PROBLEM STATEMENT
Rewrite every line of text in the data below as a numbered list, omitting any blank lines.
+++ DATA SUPPLIED
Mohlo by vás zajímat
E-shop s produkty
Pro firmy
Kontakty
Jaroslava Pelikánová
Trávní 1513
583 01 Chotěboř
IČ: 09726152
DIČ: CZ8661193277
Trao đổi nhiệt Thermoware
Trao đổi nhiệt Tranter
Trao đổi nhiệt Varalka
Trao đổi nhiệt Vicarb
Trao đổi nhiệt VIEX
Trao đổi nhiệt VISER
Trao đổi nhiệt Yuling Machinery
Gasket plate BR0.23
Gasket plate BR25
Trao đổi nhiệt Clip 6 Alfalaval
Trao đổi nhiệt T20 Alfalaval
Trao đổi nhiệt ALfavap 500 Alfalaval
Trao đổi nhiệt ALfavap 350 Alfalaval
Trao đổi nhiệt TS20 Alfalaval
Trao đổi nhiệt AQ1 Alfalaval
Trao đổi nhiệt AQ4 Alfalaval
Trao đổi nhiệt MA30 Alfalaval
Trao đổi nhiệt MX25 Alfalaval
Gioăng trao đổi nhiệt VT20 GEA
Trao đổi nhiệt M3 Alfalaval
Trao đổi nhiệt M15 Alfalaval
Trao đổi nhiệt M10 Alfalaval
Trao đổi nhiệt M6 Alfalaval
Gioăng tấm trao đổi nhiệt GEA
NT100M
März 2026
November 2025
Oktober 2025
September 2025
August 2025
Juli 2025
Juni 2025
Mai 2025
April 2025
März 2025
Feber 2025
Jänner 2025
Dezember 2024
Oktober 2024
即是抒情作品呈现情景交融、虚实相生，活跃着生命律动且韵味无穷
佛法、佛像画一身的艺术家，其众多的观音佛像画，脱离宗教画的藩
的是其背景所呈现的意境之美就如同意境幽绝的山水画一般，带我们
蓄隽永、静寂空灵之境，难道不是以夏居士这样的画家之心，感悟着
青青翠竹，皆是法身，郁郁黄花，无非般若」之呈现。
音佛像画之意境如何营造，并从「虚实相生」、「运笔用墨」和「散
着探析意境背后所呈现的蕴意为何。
++++++
ANSWER BOX
1. Mohlo by vás zajímat
2. E-shop s produkty
3. Pro firmy
4. Kontakty
5. Jaroslava Pelikánová
6. Trávní 1513
7. 583 01 Chotěboř
8. IČ: 09726152
9. DIČ: CZ8661193277
10. Trao đổi nhiệt Thermoware
11. Trao đổi nhiệt Tranter
12. Trao đổi nhiệt Varalka
13. Trao đổi nhiệt Vicarb
14. Trao đổi nhiệt VIEX
15. Trao đổi nhiệt VISER
16. Trao đổi nhiệt Yuling Machinery
17. Gasket plate BR0.23
18. Gasket plate BR25
19. Trao đổi nhiệt Clip 6 Alfalaval
20. Trao đổi nhiệt T20 Alfalaval
21. Trao đổi nhiệt ALfavap 500 Alfalaval
22. Trao đổi nhiệt ALfavap 350 Alfalaval
23. Trao đổi nhiệt TS20 Alfalaval
24. Trao đổi nhiệt AQ1 Alfalaval
25. Trao đổi nhiệt AQ4 Alfalaval
26. Trao đổi nhiệt MA30 Alfalaval
27. Trao đổi nhiệt MX25 Alfalaval
28. Gioăng trao đổi nhiệt VT20 GEA
29. Trao đổi nhiệt M3 Alfalaval
30. Trao đổi nhiệt M15 Alfalaval
31. Trao đổi nhiệt M10 Alfalaval
32. Trao đổi nhiệt M6 Alfalaval
33. Gioăng tấm trao đổi nhiệt GEA
34. NT100M
35. März 2026
36. November 2025
37. Oktober 2025
38. September 2025
39. August 2025
40. Juli 2025
41. Juni 2025
42. Mai 2025
43. April 2025
44. März 2025
45. Feber 2025
46. Jänner 2025
47. Dezember 2024
48. Oktober 2024
49. 即是抒情作品呈现情景交融、虚实相生，活跃着生命律动且韵味无穷
50. 佛法、佛像画一身的艺术家，其众多的观音佛像画，脱离宗教画的藩
51. 的是其背景所呈现的意境之美就如同意境幽绝的山水画一般，带我们
52. 蓄隽永、静寂空灵之境，难道不是以夏居士这样的画家之心，感悟着
53. 青青翠竹，皆是法身，郁郁黄花，无非般若」之呈现。
54. 音佛像画之意境如何营造，并从「虚实相生」、「运笔用墨」和「散
55. 着探析意境背后所呈现的蕴意为何。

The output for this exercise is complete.